Entspannungs-Yoga gegen Regelschmerzen

Diese Yoga-Haltungen entlasten den Bauch und das Becken. Ver- weilen Sie in jeder Haltung so lange, wie es Ihnen guttut. Dabei stets tief in den Bauch atmen

Was kann ich tun, wenn all das nichts hilft?

Dann kann es durchaus ratsam sein, schmerzlindernde Medikamente einzunehmen – nach Rücksprache mit Ihrer Frauenärztin oder Ihrem Frauenarzt. "Am besten helfen die Stoffe Ibuprofen und Naproxen. Bei reinen ­Regelschmerzen kann auch ein Krampflöser wie Butylscopolamin gut wirken, bei Endometriose jedoch nicht", sagt Gynäkologin Britta von Holle. Bekommt man die Menstruationsbeschwerden mit den rezeptfreien Schmerzmitteln leicht in den Griff, ist das die richtige Behandlung. Verändern sich die Schmerzen aber in Intensität und Dauer nicht, werden sie sogar schlimmer oder bleiben sie auch außerhalb der Periode bestehen, sollten Sie in Ihrer ärztlichen Praxis abklären lassen, was die Ursache ist. Eventuell kann dann eine Endometriose dahinterstecken.

Endometriose-Check: Bei diesen Symptomen sollten Sie zum Arzt gehen

  • Zyklische Beschwerden
  • Schmerzen kurz vor oder während der Periode
  • Schmerzen beim Geschlechtsverkehr
  • Schmerzen beim Wasserlassen
  • Schmerzen beim Stuhlgang
  • Blutbeimengungen im Urin
  • Blutbeimengungen im Stuhl
  • Unerfüllter Kinderwunsch

Wie erkennt mein Arzt Endometriose?

Leider nicht bei einer normalen Ultraschalluntersuchung. Wenn die Zellen genau wie die Gebärmutterschleimhaut alle vier ­Wochen abbluten, erkennt die Gynäkologin oder der Gynäkologe eventuell typische Zysten. "Das Blut kann nicht abfließen, kapselt sich ab und führt zu Endometrioseknötchen oder später zu Endometriosezysten. Diese sehen im Ultraschall sehr charakteristisch aus", erklärt Expertin von Holle. Aber bedenken Sie: Per Ultraschall kann immer nur ­eine Verdachtsdiagnose gestellt werden. Für einen gesicherten Befund ist eine Bauchspiegelung notwendig.
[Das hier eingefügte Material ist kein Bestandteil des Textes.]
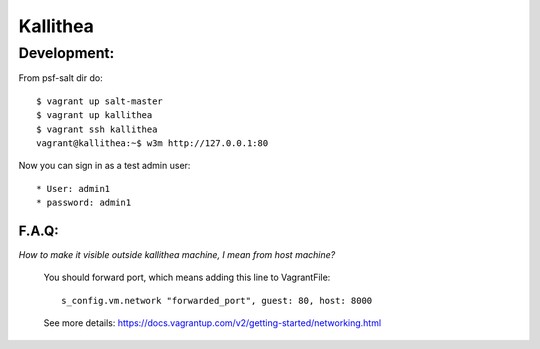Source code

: Kallithea
=========

Development:
------------

From psf-salt dir do::

    $ vagrant up salt-master
    $ vagrant up kallithea
    $ vagrant ssh kallithea
    vagrant@kallithea:~$ w3m http://127.0.0.1:80


Now you can sign in as a test admin user::

    * User: admin1
    * password: admin1



F.A.Q:
^^^^^^

*How to make it visible outside kallithea machine, I mean from host machine?*

    You should forward port, which means adding this line to VagrantFile::

        s_config.vm.network "forwarded_port", guest: 80, host: 8000

    See more details: https://docs.vagrantup.com/v2/getting-started/networking.html
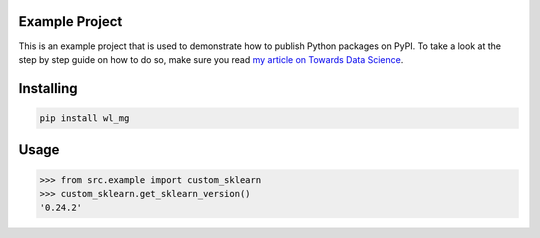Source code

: 

Example Project
===============
This is an example project that is used to demonstrate how to publish
Python packages on PyPI. To take a look at the step by step guide on how to 
do so, make sure you read `my article on Towards Data Science <https://towardsdatascience.com/how-to-upload-your-python-package-to-pypi-de1b363a1b3>`_.

Installing
============

.. code-block:: bash

    pip install wl_mg

Usage
=====

.. code-block:: bash

    >>> from src.example import custom_sklearn
    >>> custom_sklearn.get_sklearn_version()
    '0.24.2'
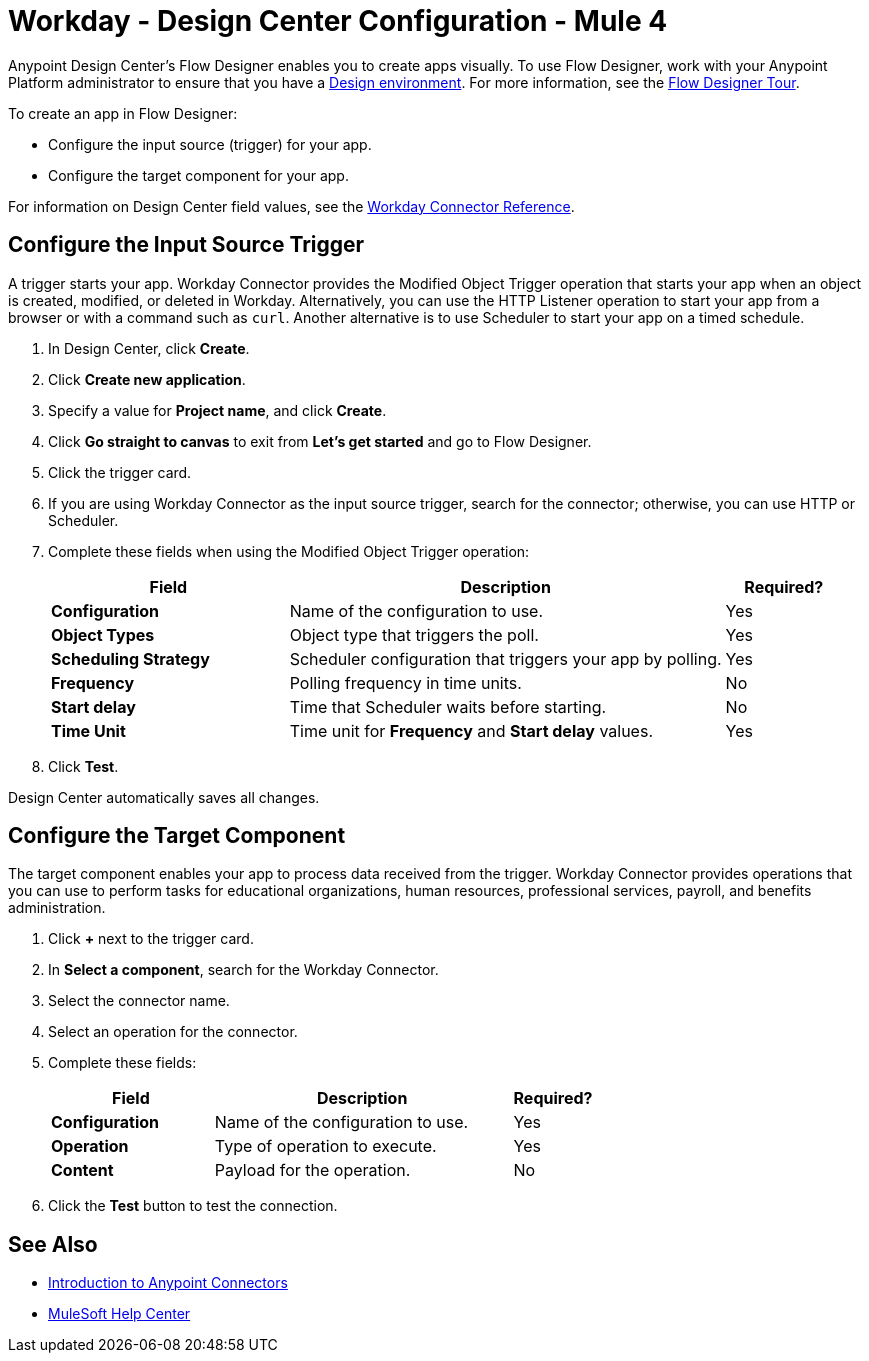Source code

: = Workday - Design Center Configuration - Mule 4
:page-aliases: connectors::workday/workday-design-center.adoc, connectors::workday/workday-connector-design-center.adoc

Anypoint Design Center's Flow Designer enables you to create apps visually. To use Flow Designer, work with your Anypoint Platform administrator to ensure that you have a xref:access-management::environments.adoc#to-create-a-new-environment[Design environment]. For more information, see the xref:design-center::fd-tour.adoc[Flow Designer Tour].

To create an app in Flow Designer:

* Configure the input source (trigger) for your app.
* Configure the target component for your app.

For information on Design Center field values, see
the xref:workday-reference.adoc[Workday Connector Reference].

== Configure the Input Source Trigger

A trigger starts your app. Workday Connector provides the Modified Object Trigger operation that starts your app when an object is created, modified, or deleted in Workday. Alternatively, you can use the HTTP Listener operation to start your app from a browser
or with a command such as `curl`. Another alternative is to use Scheduler to start your app on a timed schedule.

. In Design Center, click *Create*.
. Click *Create new application*.
. Specify a value for *Project name*, and click *Create*.
. Click *Go straight to canvas* to exit from *Let's get started* and go to Flow Designer.
. Click the trigger card.
. If you are using Workday Connector as the input source trigger, search for the connector;
otherwise, you can use HTTP or Scheduler.
. Complete these fields when using the Modified Object Trigger operation:
+
[%header,cols="30s,55a,15a"]
|===
|Field |Description |Required?
|Configuration |Name of the configuration to use. |Yes
|Object Types |Object type that triggers the poll. |Yes
|Scheduling Strategy |Scheduler configuration that triggers your app by polling. |Yes
|Frequency |Polling frequency in time units. |No
|Start delay|Time that Scheduler waits before starting. |No
|Time Unit|Time unit for *Frequency* and *Start delay* values. |Yes
|===
+
. Click *Test*.

Design Center automatically saves all changes.

== Configure the Target Component

The target component enables your app to process data received from the trigger. Workday Connector
provides operations that you can use to perform tasks for educational organizations, human resources, professional services,
payroll, and benefits administration.

. Click *+* next to the trigger card.
. In *Select a component*, search for the Workday Connector.
. Select the connector name.
. Select an operation for the connector.
. Complete these fields:
+
[%header,cols="30s,55a,15a"]
|===
|Field |Description |Required?
|Configuration |Name of the configuration to use. |Yes
|Operation |Type of operation to execute. |Yes
|Content |Payload for the operation. |No
|===
+
. Click the *Test* button to test the connection.

== See Also

* xref:connectors::introduction/introduction-to-anypoint-connectors.adoc[Introduction to Anypoint Connectors]
* https://help.mulesoft.com[MuleSoft Help Center]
Wie wird Endometriose behandelt?

Die Therapie richtet sich nach der Stärke der Beschwerden, dem Ort der Endometrioseherde und der Familienplanung der Patientin. Ist das Ausmaß der Krankheit sehr schwer oder verursacht sie eine Unfruchtbarkeit, sollte operiert werden: "Die Herde werden meist im Rahmen einer Bauchspiegelung herausgeschnitten oder mit Strom oder Laser verödet", erklärt Mediziner Renner. Sind die Beschwerden milder, treten aber dennoch wiederholt auf, ist eine Hormontherapie möglich. Wichtig zu wissen: Frauen, die die Pille nehmen, merken eventuell bis zum Absetzen nichts von ihrer Erkrankung. "Die Pille kaschiert nicht nur die Endometriose, sie unterdrückt sie sogar. Wenn man sie absetzt, kann es zu einer Explosion der Krankheit kommen", klärt von Holle auf.